»»

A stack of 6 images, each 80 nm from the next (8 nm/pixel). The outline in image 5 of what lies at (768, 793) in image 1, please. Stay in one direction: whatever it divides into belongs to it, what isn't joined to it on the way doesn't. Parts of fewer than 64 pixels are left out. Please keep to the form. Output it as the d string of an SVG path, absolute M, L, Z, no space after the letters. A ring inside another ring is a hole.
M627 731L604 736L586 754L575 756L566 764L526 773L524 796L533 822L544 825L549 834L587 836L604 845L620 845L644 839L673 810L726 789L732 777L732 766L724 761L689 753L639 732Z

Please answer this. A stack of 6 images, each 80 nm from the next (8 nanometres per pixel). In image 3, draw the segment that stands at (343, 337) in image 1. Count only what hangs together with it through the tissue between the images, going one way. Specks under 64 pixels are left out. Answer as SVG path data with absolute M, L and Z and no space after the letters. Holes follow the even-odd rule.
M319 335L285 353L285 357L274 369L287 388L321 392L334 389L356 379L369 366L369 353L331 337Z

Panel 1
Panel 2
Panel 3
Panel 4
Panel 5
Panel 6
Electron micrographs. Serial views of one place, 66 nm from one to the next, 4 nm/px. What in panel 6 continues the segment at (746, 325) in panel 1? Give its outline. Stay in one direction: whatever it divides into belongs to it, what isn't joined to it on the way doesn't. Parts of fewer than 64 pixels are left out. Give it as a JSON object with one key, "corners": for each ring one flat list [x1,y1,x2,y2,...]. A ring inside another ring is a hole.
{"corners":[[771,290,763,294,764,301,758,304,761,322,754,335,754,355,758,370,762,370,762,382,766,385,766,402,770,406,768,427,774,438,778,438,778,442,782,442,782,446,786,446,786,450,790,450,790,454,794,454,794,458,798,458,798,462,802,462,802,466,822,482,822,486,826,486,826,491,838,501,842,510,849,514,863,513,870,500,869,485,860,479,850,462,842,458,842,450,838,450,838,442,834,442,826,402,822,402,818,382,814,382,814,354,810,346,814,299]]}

««

> **Task to carry out**
Repeat the material exactly. Every line should match.

> **Output for this exercise**
A stack of 6 images, each 80 nm from the next (8 nm/pixel). The outline in image 5 of what lies at (768, 793) in image 1, please. Stay in one direction: whatever it divides into belongs to it, what isn't joined to it on the way doesn't. Parts of fewer than 64 pixels are left out. Please keep to the form. Output it as the d string of an SVG path, absolute M, L, Z, no space after the letters. A ring inside another ring is a hole.
M627 731L604 736L586 754L575 756L566 764L526 773L524 796L533 822L544 825L549 834L587 836L604 845L620 845L644 839L673 810L726 789L732 777L732 766L724 761L689 753L639 732Z

Please answer this. A stack of 6 images, each 80 nm from the next (8 nanometres per pixel). In image 3, draw the segment that stands at (343, 337) in image 1. Count only what hangs together with it through the tissue between the images, going one way. Specks under 64 pixels are left out. Answer as SVG path data with absolute M, L and Z and no space after the letters. Holes follow the even-odd rule.
M319 335L285 353L285 357L274 369L287 388L321 392L334 389L356 379L369 366L369 353L331 337Z

Panel 1
Panel 2
Panel 3
Panel 4
Panel 5
Panel 6
Electron micrographs. Serial views of one place, 66 nm from one to the next, 4 nm/px. What in panel 6 continues the segment at (746, 325) in panel 1? Give its outline. Stay in one direction: whatever it divides into belongs to it, what isn't joined to it on the way doesn't. Parts of fewer than 64 pixels are left out. Give it as a JSON object with one key, "corners": for each ring one flat list [x1,y1,x2,y2,...]. A ring inside another ring is a hole.
{"corners":[[771,290,763,294,764,301,758,304,761,322,754,335,754,355,758,370,762,370,762,382,766,385,766,402,770,406,768,427,774,438,778,438,778,442,782,442,782,446,786,446,786,450,790,450,790,454,794,454,794,458,798,458,798,462,802,462,802,466,822,482,822,486,826,486,826,491,838,501,842,510,849,514,863,513,870,500,869,485,860,479,850,462,842,458,842,450,838,450,838,442,834,442,826,402,822,402,818,382,814,382,814,354,810,346,814,299]]}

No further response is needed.